Piotr Kownacki rozpoczął pracę w Kancelarii Prezydenta Lecha Kaczyńskiego rok temu. Szefem Kancelarii został 4 września.
Rzecznik klubu PiS Mariusz Błaszczak wyraził opinię, że ministrowi Kownackiemu będzie trudno się wytłumaczyć ze swoich słów. Przypomniał, że prezydent - zarówno gdy był szefem Najwyższej Izby Kontroli, jak i wtedy, gdy rządził Warszawą - oceniany był jako sprawny organizator.
Poseł Andrzej Halicki z PO uważa natomiast, że minister Piotr Kownacki, mówiąc o bałaganie w Kancelarii Prezydenta, wystawia sobie fatalne świadectwo.

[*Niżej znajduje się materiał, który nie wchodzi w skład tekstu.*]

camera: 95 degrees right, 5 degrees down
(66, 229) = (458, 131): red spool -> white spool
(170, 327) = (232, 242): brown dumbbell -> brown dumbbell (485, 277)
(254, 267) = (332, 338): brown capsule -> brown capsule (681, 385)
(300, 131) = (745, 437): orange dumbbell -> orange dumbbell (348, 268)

Podkreśla, że prezydencki minister jako szef Kancelarii odpowiada za to, co się w niej dzieje.
Eugeniusz Kłopotek z PSL jest zdania, że minister Kownacki chce uciec z tonącego okrętu. Wskazuje, że w przypadku przegranej Lecha Kaczyńskiego w kolejnych wyborach, Kownacki może być wskazywany jako główny winowajca braku sukcesu.

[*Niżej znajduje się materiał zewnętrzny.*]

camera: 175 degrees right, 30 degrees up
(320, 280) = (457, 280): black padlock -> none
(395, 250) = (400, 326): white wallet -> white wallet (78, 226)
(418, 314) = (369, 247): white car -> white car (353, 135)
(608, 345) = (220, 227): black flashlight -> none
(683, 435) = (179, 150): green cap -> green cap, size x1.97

Jerzy Wenderlich z SLD uważa, że Kownacki, kiedy miał w tym interes, bronił decyzji prezydenta, nawet w sytuacji kiedy nie były one do obrony. Teraz stracił widocznie do tego motywację - uważa poseł Lewicy. W jego opinii, wizerunek prezydenta na odejściu ministra Kownackiego nie straci.
Szef Kancelarii Prezydenta w wywiadzie dla "Dziennika" mówił między innymi, że w Pałacu Prezydenckim nie ma żadnego planowania, wszystko jest rozedrgane i nigdy nie wiadomo, co człowieka czeka jutro, a to wprowadza tylko chaos i nerwowość.
Zdaniem Kownackiego, to, że prezydent nie przyjmuje ambasadorów innych państw, wynika z jego wielkiej niechęci do oficjalnych ceremonii.